The Papaya Pool Shot
Maya stood at the edge of the pool party like a statue, clutching her towel like a shield. Everyone else was already swimming — doing cannonballs and chicken fights and effortlessly looking like they belonged. Meanwhile, Maya was mentally calculating how long she could avoid getting wet without looking like the weirdo who wouldn't touch the water.
"Yo Maya! You coming in or what?" Jake called from the middle of the pool, doing that annoying thing where cute boys somehow looked even cuter when they were wet.
"Uh, maybe later!" she called back, instantly cringing at how fake-breezy she sounded. Jake raised an eyebrow but didn't push it, thank god.
She retreated to the snack table, where she encountered a bowl of fruit chunks. Papaya. Her grandma always ate papaya for breakfast, claiming it was "good for digestion" and "full of enzymes" and other things that thirteen-year-olds didn't care about. But now, surrounded by kids who somehow knew the unspoken rules of pool party existence, that papaya felt like a weird lifeline to something normal. She ate a chunk, expecting it to taste like commitment, but it was actually kind of refreshing.
"Whoa, you actually like papaya?" Jake's sister, Chloe, appeared beside her. "That's hardcore. My dad buys it and nobody touches it."
Maya shrugged. "My grandma's obsessed with it. It's... not terrible?"
"You want to play padel?" Chloe asked suddenly. "Some people are setting up a court thing over there. It's like tennis but easier, you can't miss the ball as much."
Padel. Maya had never heard of it, but anything was better than standing at the edge of the pool feeling like the world's most awkward human. "Sure?"
Half an hour later, Maya was dripping sweat and absolutely destroying at padel, her hair frizzy and her face flushed and not caring at all because for the first time all day, she was good at something. Chloe was laughing, Maya was hitting winners, and when Jake wandered over to watch, Maya didn't even feel self-conscious about her frizzy hair or her weirdly tan lines from that one time she'd gone to the beach with sunscreen gaps.

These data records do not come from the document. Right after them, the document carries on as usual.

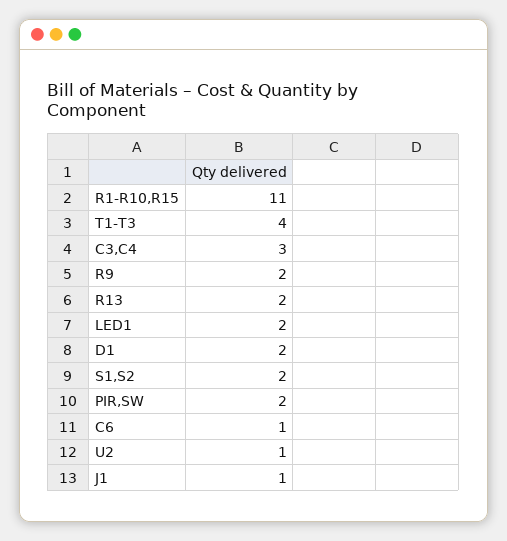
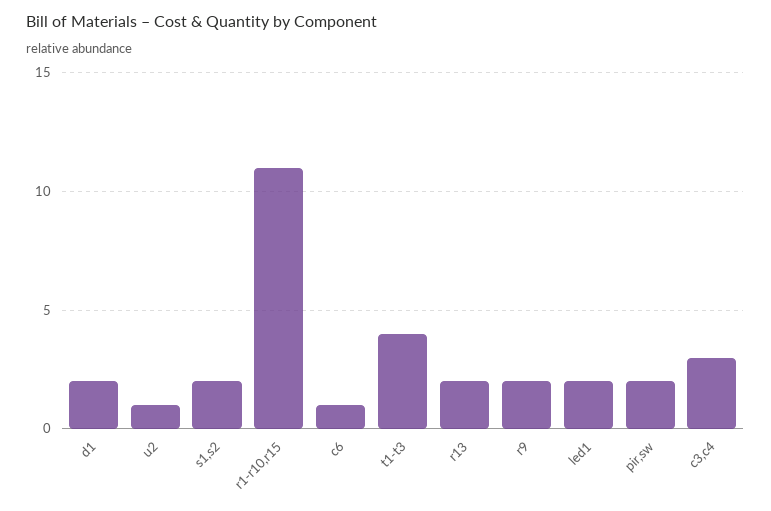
J1: 1 -> none

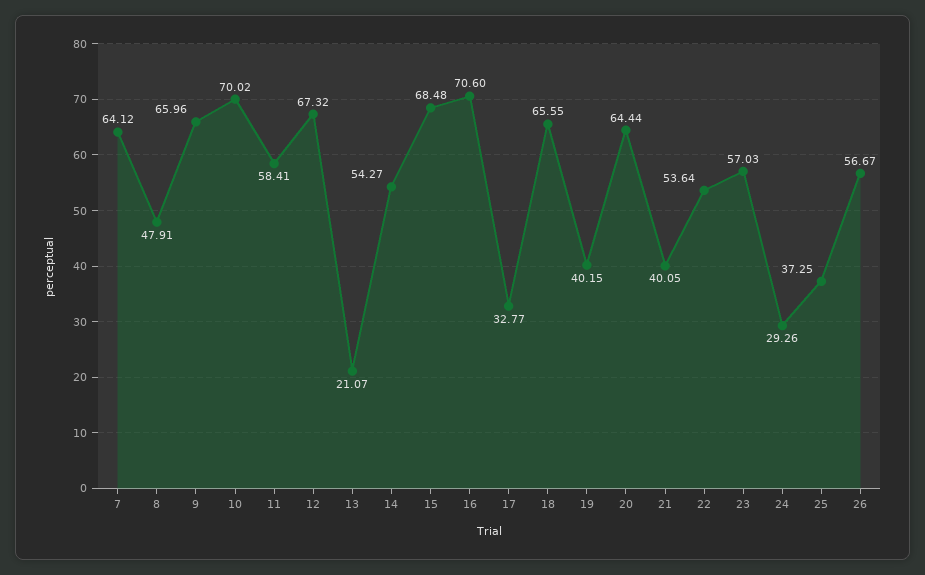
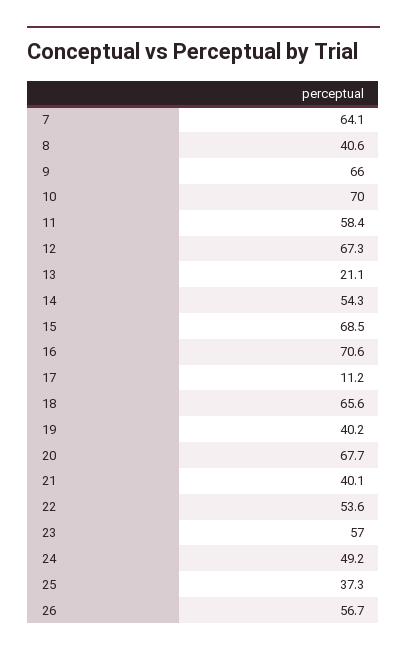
8: 47.91 -> 40.6
17: 32.77 -> 11.2
20: 64.44 -> 67.7
24: 29.26 -> 49.2

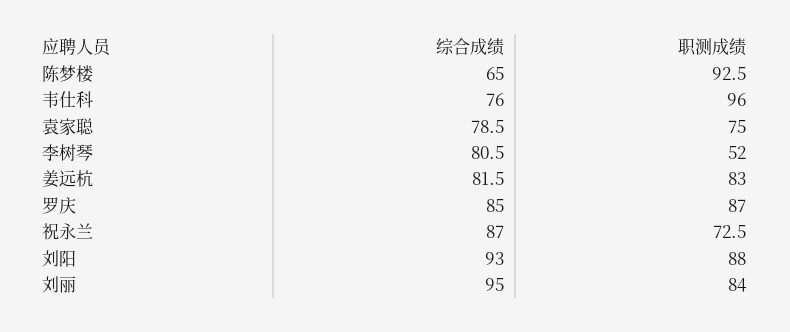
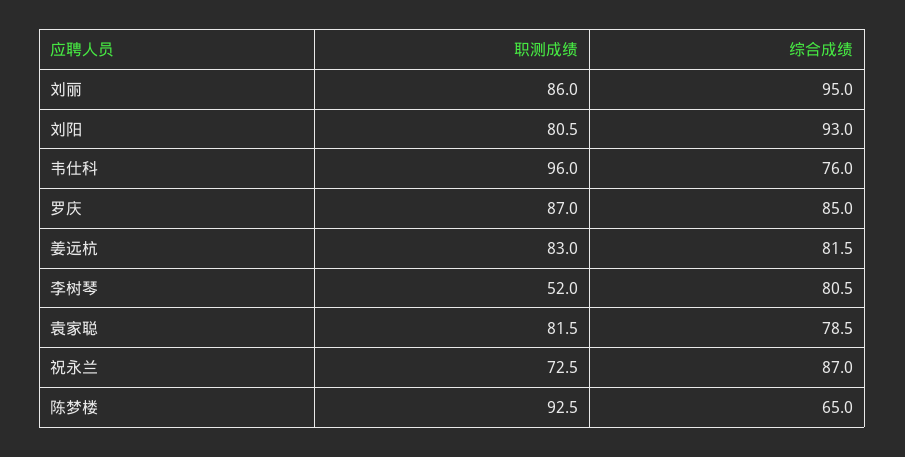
职测成绩, 袁家聪: 75 -> 81.5
职测成绩, 刘阳: 88 -> 80.5
职测成绩, 刘丽: 84 -> 86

"You're actually sick at this," Jake said.
Maya grinned, breathless. "I know, right? Want to sub in?"
Later, when she finally did get in the pool — cannonballing in with zero elegance and maximum splash — someone was like "Maya, that was iconic" and she realized something profound: nobody was thinking about how she looked or how long it took her to get in the water. They were just having fun. Also, she'd eaten papaya and played padel and made new friends, and tomorrow she'd tell her grandma that papaya was, in fact, good for something — just not digestion. Confidence, maybe. Or at least, the confidence to cannonball into the deep end.